START DATA EXTRACTS

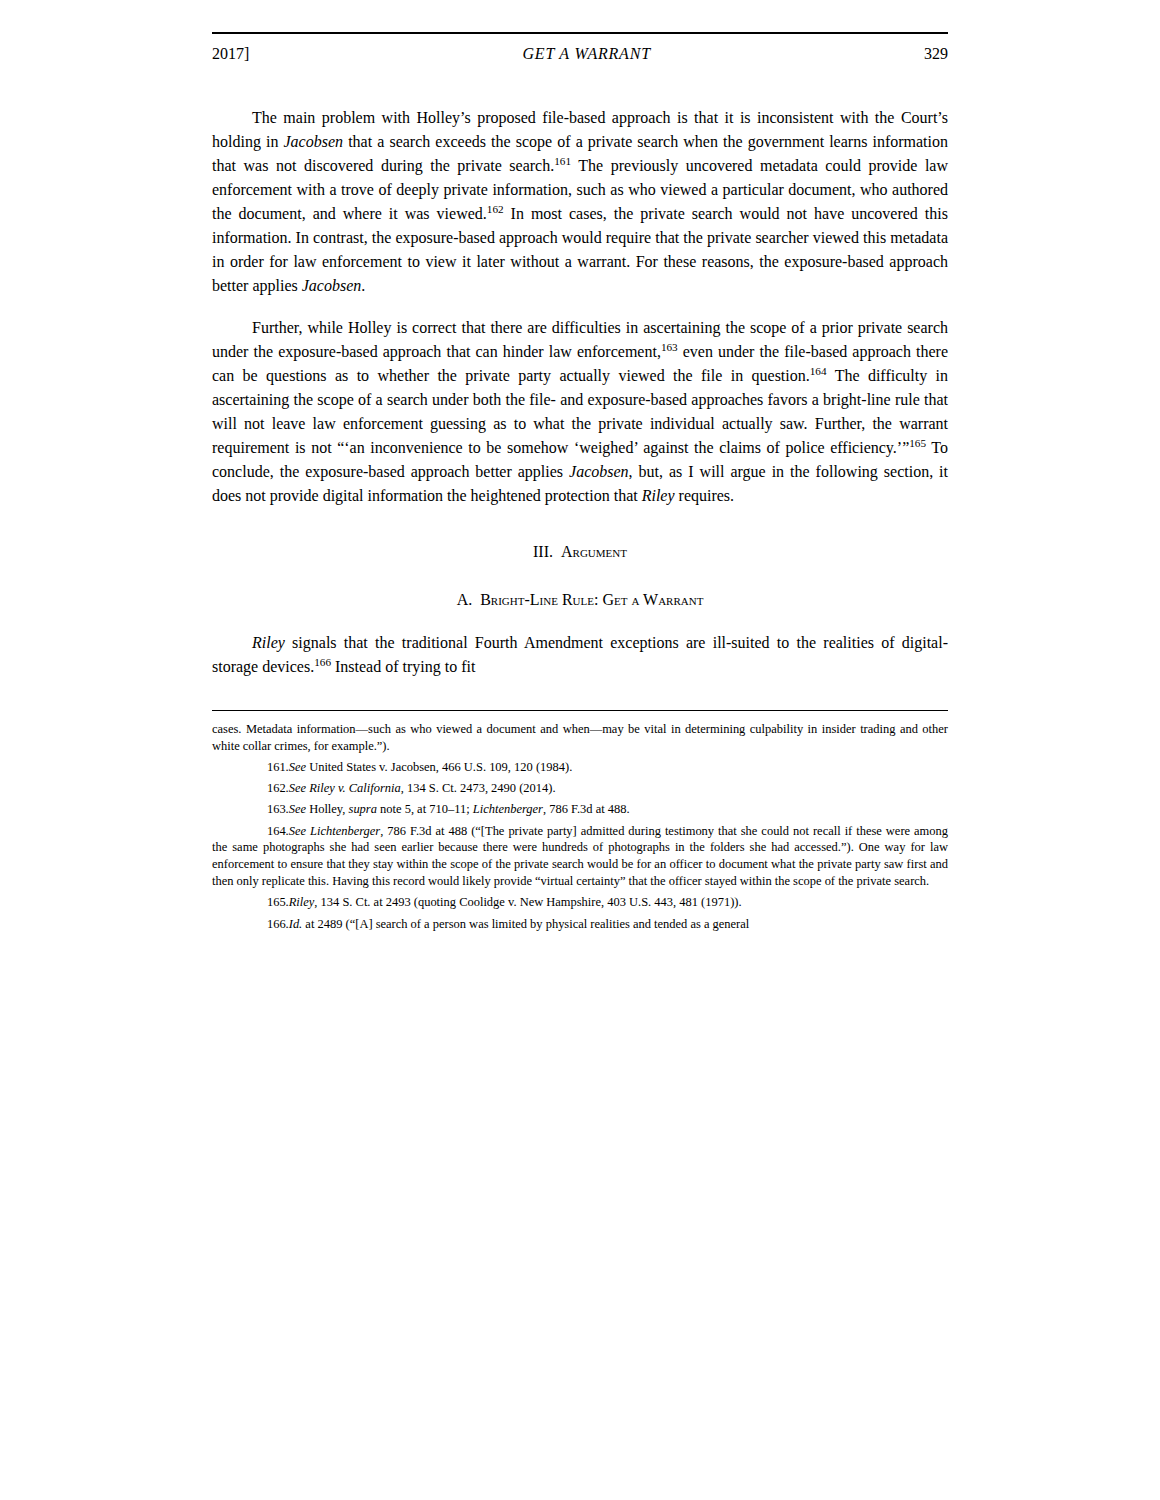2017] Get a Warrant 329
The main problem with Holley’s proposed file-based approach is that it is inconsistent with the Court’s holding in Jacobsen that a search exceeds the scope of a private search when the government learns information that was not discovered during the private search.161 The previously uncovered metadata could provide law enforcement with a trove of deeply private information, such as who viewed a particular document, who authored the document, and where it was viewed.162 In most cases, the private search would not have uncovered this information. In contrast, the exposure-based approach would require that the private searcher viewed this metadata in order for law enforcement to view it later without a warrant. For these reasons, the exposure-based approach better applies Jacobsen.
Further, while Holley is correct that there are difficulties in ascertaining the scope of a prior private search under the exposure-based approach that can hinder law enforcement,163 even under the file-based approach there can be questions as to whether the private party actually viewed the file in question.164 The difficulty in ascertaining the scope of a search under both the file- and exposure-based approaches favors a bright-line rule that will not leave law enforcement guessing as to what the private individual actually saw. Further, the warrant requirement is not “‘an inconvenience to be somehow ‘weighed’ against the claims of police efficiency.’”165 To conclude, the exposure-based approach better applies Jacobsen, but, as I will argue in the following section, it does not provide digital information the heightened protection that Riley requires.
III. Argument
A. Bright-Line Rule: Get a Warrant
Riley signals that the traditional Fourth Amendment exceptions are ill-suited to the realities of digital-storage devices.166 Instead of trying to fit
cases. Metadata information—such as who viewed a document and when—may be vital in determining culpability in insider trading and other white collar crimes, for example.”).
161. See United States v. Jacobsen, 466 U.S. 109, 120 (1984).
162. See Riley v. California, 134 S. Ct. 2473, 2490 (2014).
163. See Holley, supra note 5, at 710–11; Lichtenberger, 786 F.3d at 488.
164. See Lichtenberger, 786 F.3d at 488 (“[The private party] admitted during testimony that she could not recall if these were among the same photographs she had seen earlier because there were hundreds of photographs in the folders she had accessed.”). One way for law enforcement to ensure that they stay within the scope of the private search would be for an officer to document what the private party saw first and then only replicate this. Having this record would likely provide “virtual certainty” that the officer stayed within the scope of the private search.
165. Riley, 134 S. Ct. at 2493 (quoting Coolidge v. New Hampshire, 403 U.S. 443, 481 (1971)).
166. Id. at 2489 (“[A] search of a person was limited by physical realities and tended as a general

END DATA EXTRACTS

GOAL OF THE EXERCISE: All lines in the data above from the one with "cases. Metadata information—such" through the one with "163. See Holley, supra" must be repeated exactly, and no others.

SOLUTION TO THIS PROBLEM:
cases. Metadata information—such as who viewed a document and when—may be vital in determining culpability in insider trading and other white collar crimes, for example.”).
161. See United States v. Jacobsen, 466 U.S. 109, 120 (1984).
162. See Riley v. California, 134 S. Ct. 2473, 2490 (2014).
163. See Holley, supra note 5, at 710–11; Lichtenberger, 786 F.3d at 488.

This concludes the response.